── Document segment
To refer to this as a feminist act is complete crap. A real feminist act would be to do whatever you want to do. If you want to wear makeup do it for you. As a feminist I'm kind of offended she is co-opting the term for this type of behavior. Call it what it is, selfish and gross.
OH.MY.GOODNESS
I have so many reactions, I don't even know what to say. I'll pick the one that thing that really made me angry. "I think you would be hard pressed to find a girl who doesn't refresh in there."
I would be willing to bet money that the majority of people on BT don't do this. I have never used Sephora as a way to refresh and reapply makeup and never would. If I ever try on a product, it's because I am genuinely interested, not to free load. Ugh some people have no shame. This just makes me really upset because it's why stores hate teenagers sometimes(not that these are all teenagers, they are grown women for godsakes) Being a teenager myself, it's just annoying when I hear people doing such immature things.
────
── Provided records
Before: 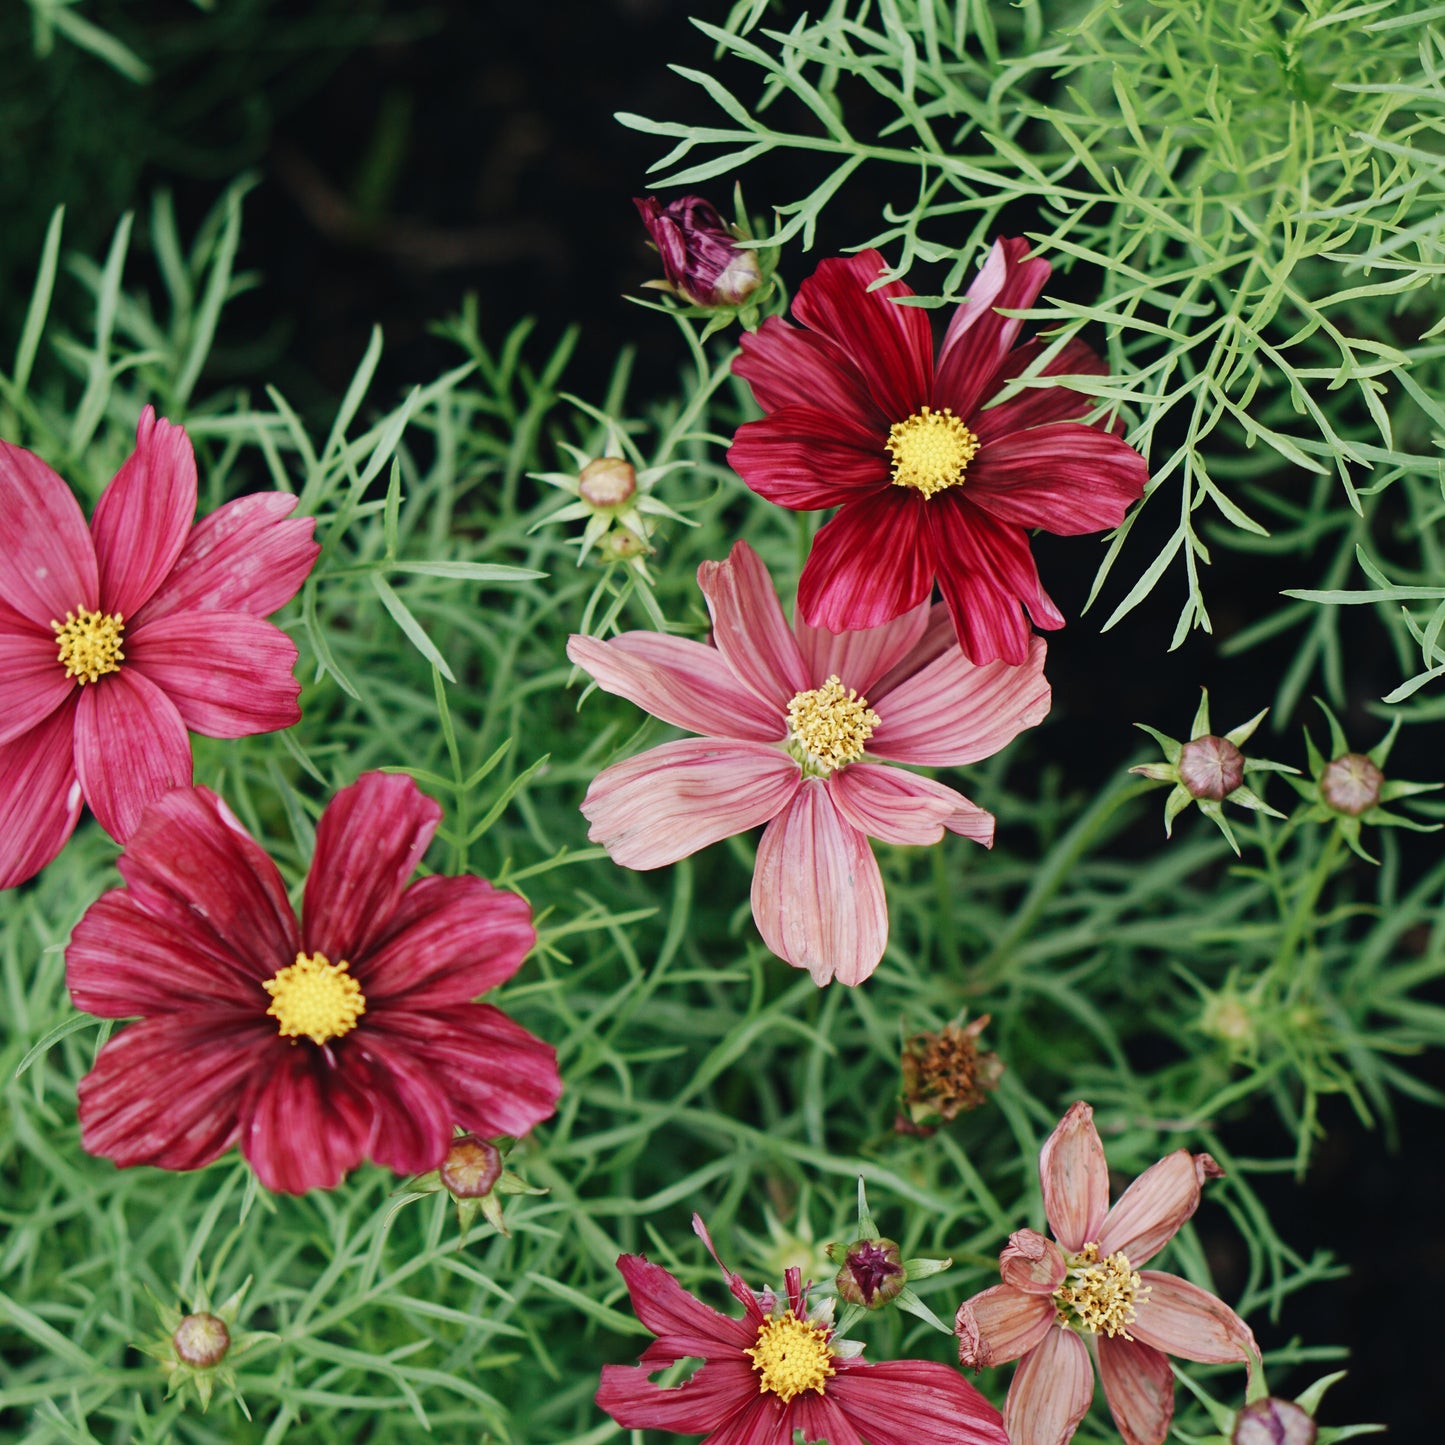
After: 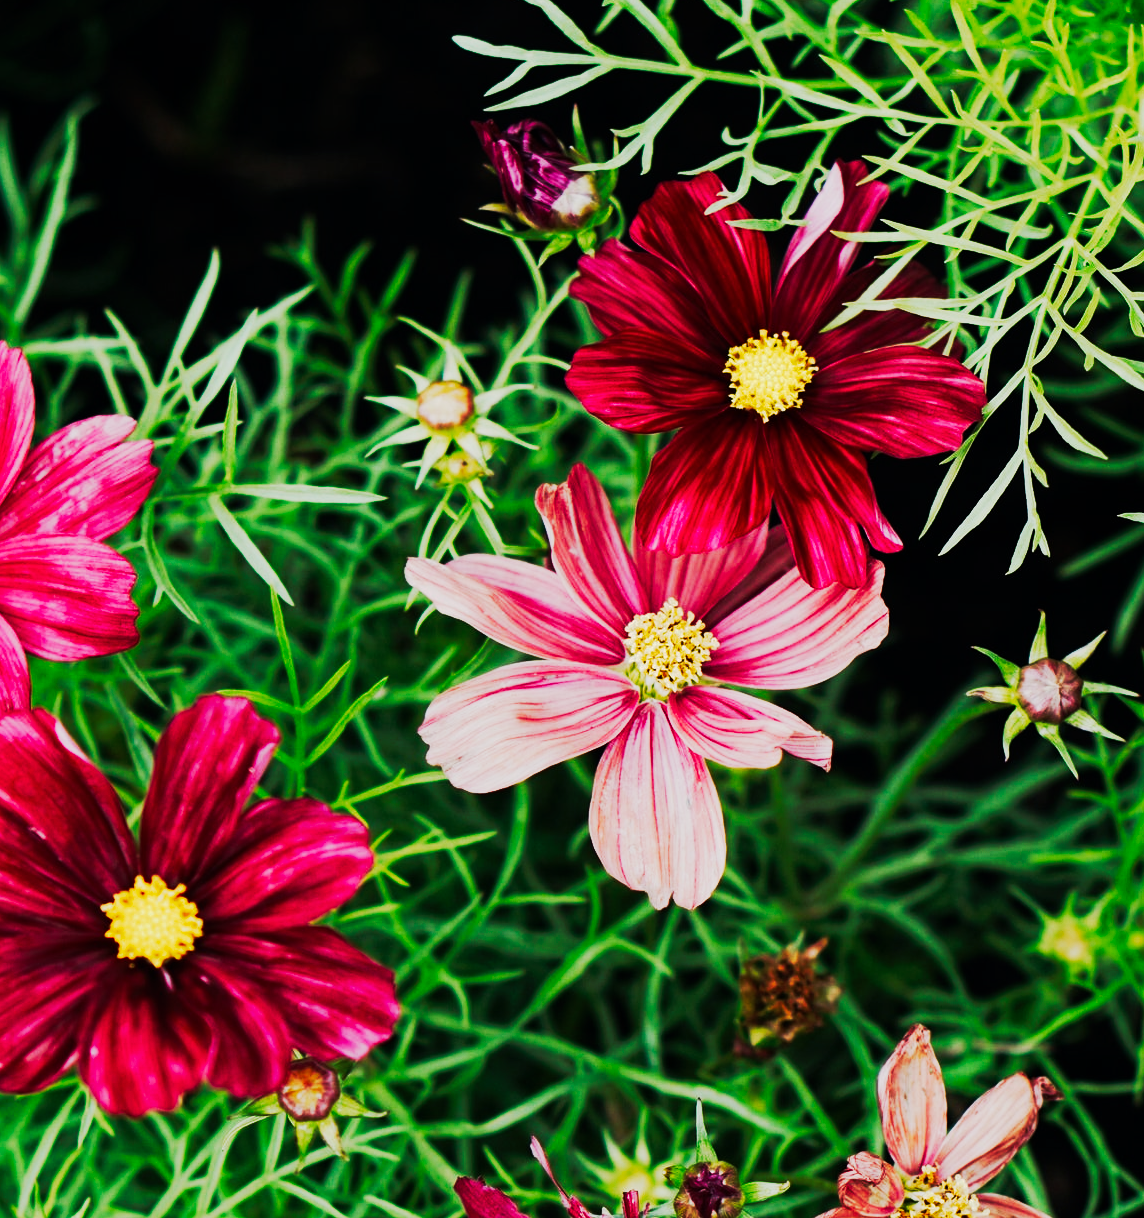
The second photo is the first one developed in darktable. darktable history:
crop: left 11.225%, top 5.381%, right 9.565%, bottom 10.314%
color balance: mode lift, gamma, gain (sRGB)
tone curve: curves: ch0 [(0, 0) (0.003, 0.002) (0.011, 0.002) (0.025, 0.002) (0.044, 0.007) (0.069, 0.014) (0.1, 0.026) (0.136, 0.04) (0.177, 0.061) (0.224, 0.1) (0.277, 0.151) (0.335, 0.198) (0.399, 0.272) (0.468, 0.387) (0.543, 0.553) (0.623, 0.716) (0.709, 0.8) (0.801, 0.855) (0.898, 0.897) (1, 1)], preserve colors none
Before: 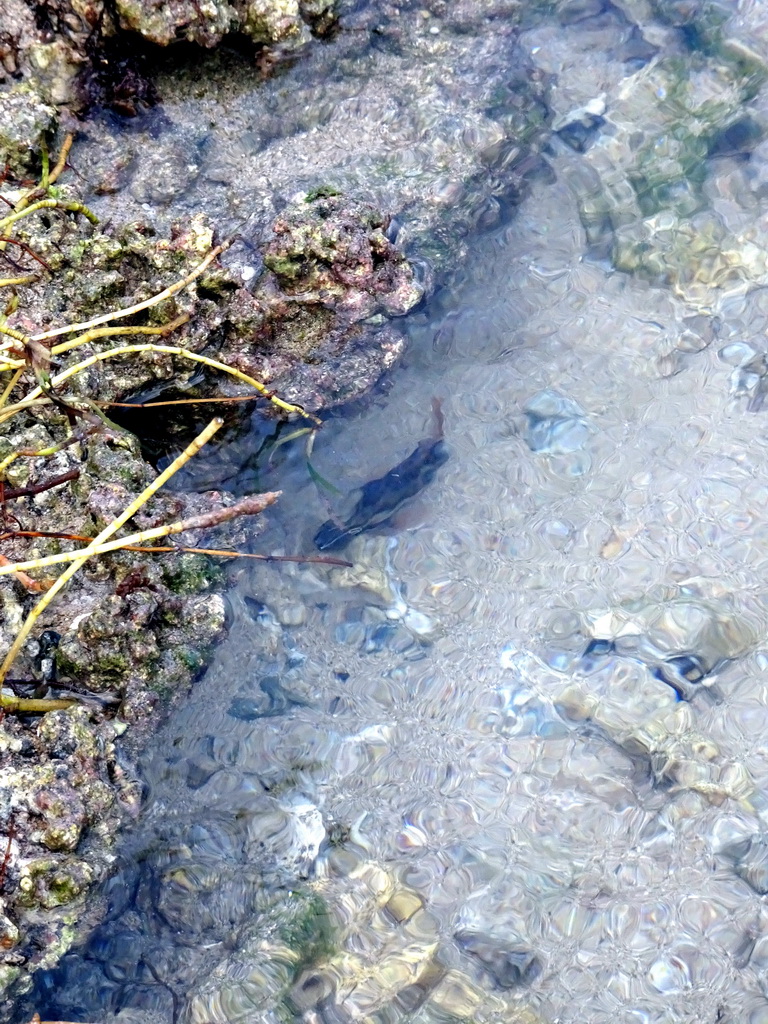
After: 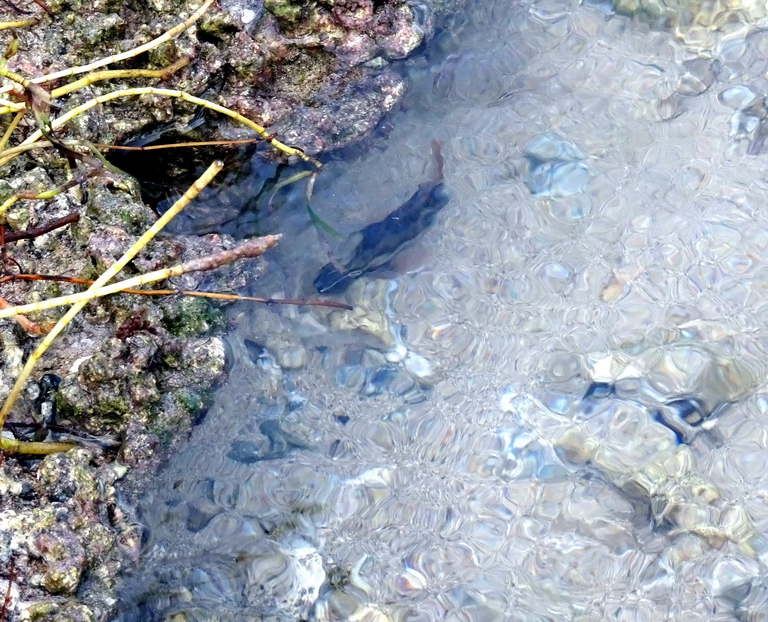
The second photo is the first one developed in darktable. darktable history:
────
Summarize the comments about refreshing makeup at Sephora in two sentences.

One commenter rejects calling this behavior a feminist act, says a real feminist act is doing whatever you want, such as wearing makeup for yourself, and calls the behavior selfish and gross. Another commenter is angered by the claim that nearly every girl refreshes there, says they have never used Sephora to reapply makeup and only try products out of genuine interest, and, as a teenager, finds this kind of behavior the reason stores sometimes hate teenagers.